It seems that I could get it at any time, in a day or in a few weeks, it all depends on when the paperwork is completed and, I suppose, when the bed is free. Once a date has been set, it will be mine no matter what and no-one will be able to take it off me. This is great news as I really feel I need to get away for a bit. However, I hope it won't be this week as I've been on a massive spending spree and will have to be home to accept delivery of all the stuff I've ordered. Okay, most, if not all of it was unnecessary but I needed a new laptop with a much bigger memory as I'm fast running out of room on the one I've got and I needed to get rid of some excess cash before I have to prove my income for the benefits agency. It's not that I've been earning cash from some work, just that I've not been spending much lately because of being ill and the money has been building up in my savings account for 16 months so I feel entitled to spend it. I've gone for a custom-built laptop for the first time as it was cheaper than buying from the major dealers and nothing they had to offer had all the extras I wanted. Call it a gift to myself for dealing so well with my illness. Plus, it gives me something to look forward to as I keep returning to the spec page to drool over all the details.

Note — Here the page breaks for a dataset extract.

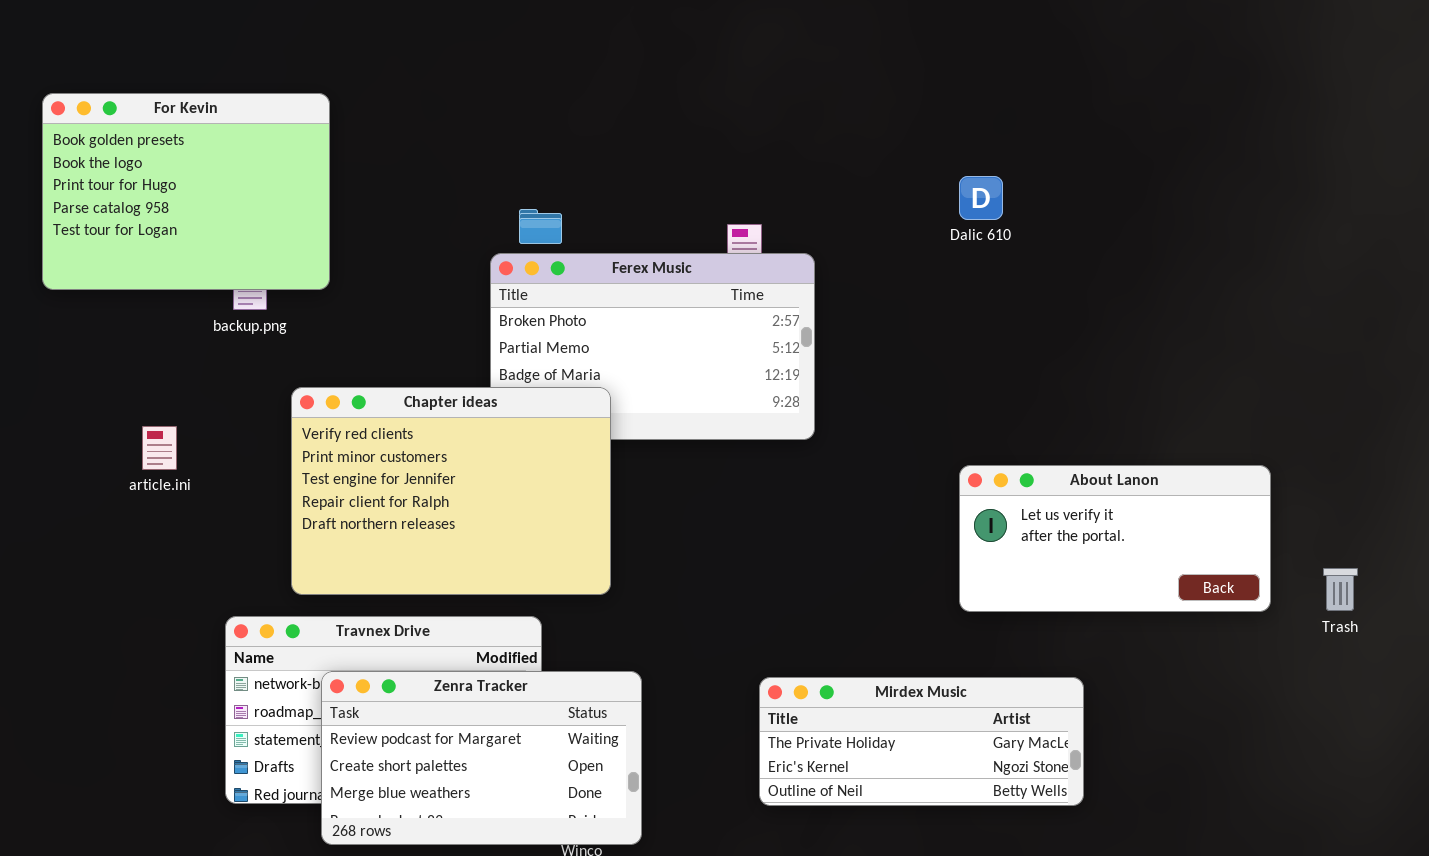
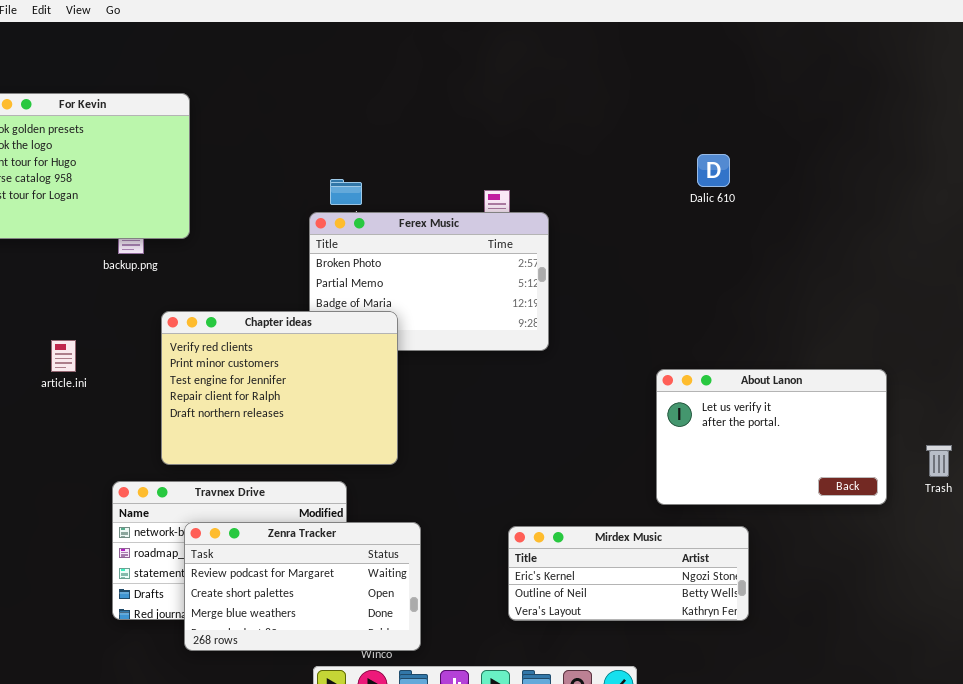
Dalic 610: [959,176,1003,220] -> [697,154,730,187], moved
About Lanon: [959,465,1271,612] -> [656,369,887,505], resized
Mirdex Music: [759,677,1084,806] -> [508,526,749,621], scrolled down 1 row

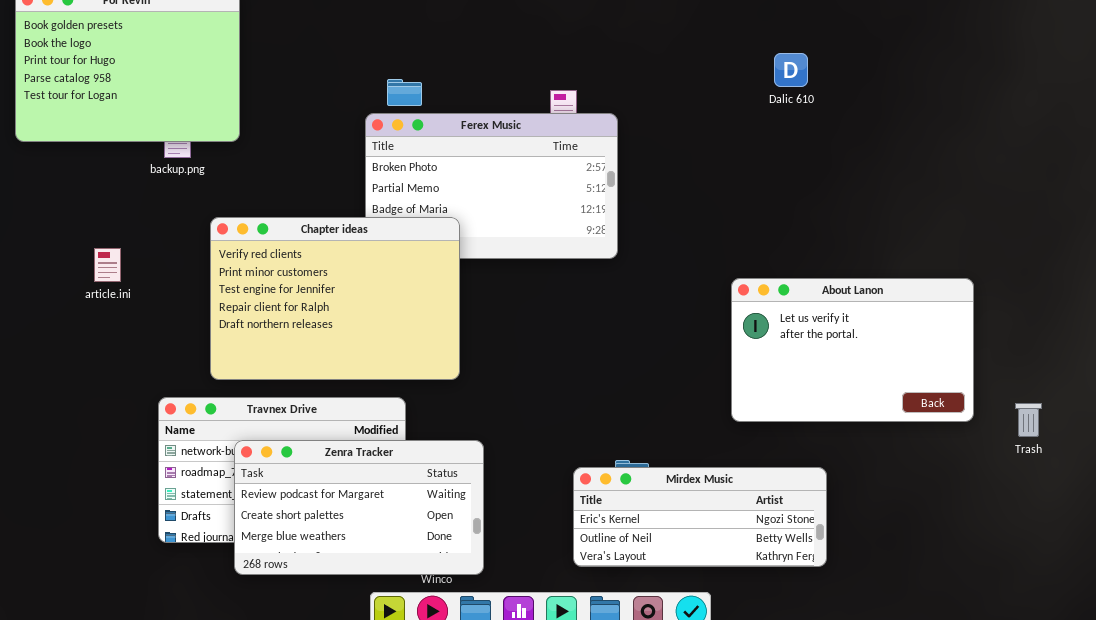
Trash: [926,445,952,477] -> [1015,403,1042,437], moved
Mirdex Music: [508,526,749,621] -> [573,467,827,567], moved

Going back to my illness and medication, the dose has been adjusted so that I take most of it at night, this has had the most welcome effect of giving me two nights excellent sleep in a row. The knock-on effect is that I feel better through the day and better able to cope. The downside is, I tend to feel pretty dopey all the time. As I don't have to do anything or be anywhere, I can live with this if it stops the distressing images and sounds.
Time is also a bit of a strange thing at the moment as I seem to lose track of where I am in the day and I'm often not sure what day it is. for me, it's normal to have a warped view of time when I'm ill - time either stands still or goes by so quickly it's like someone stole it from me. The getting lost in the week is at least partly down to the fact that I've lost all my structure. As I can't drive, I'm not going to my woodwork or pottery sessions and I'm still not allowed to have my arrows back so I can't go to my archery club. Each day seems to merge into the next in its routine of getting up, making copious mugs of tea, watching the telly and doing stuff on my laptop. Sometimes, New Year's Day feels like only yesterday and other times, it feels like a lifetime ago.
What I want more than anything, is to be able to get back to my normal activities. I feel like I can, but perhaps, at the moment, I need to let other, more saner people make that decision for me. In the meantime, I'll be sticking to my infamous "T" diet - tea, toast, telly, tobacco and teddy (always good for a cuddle!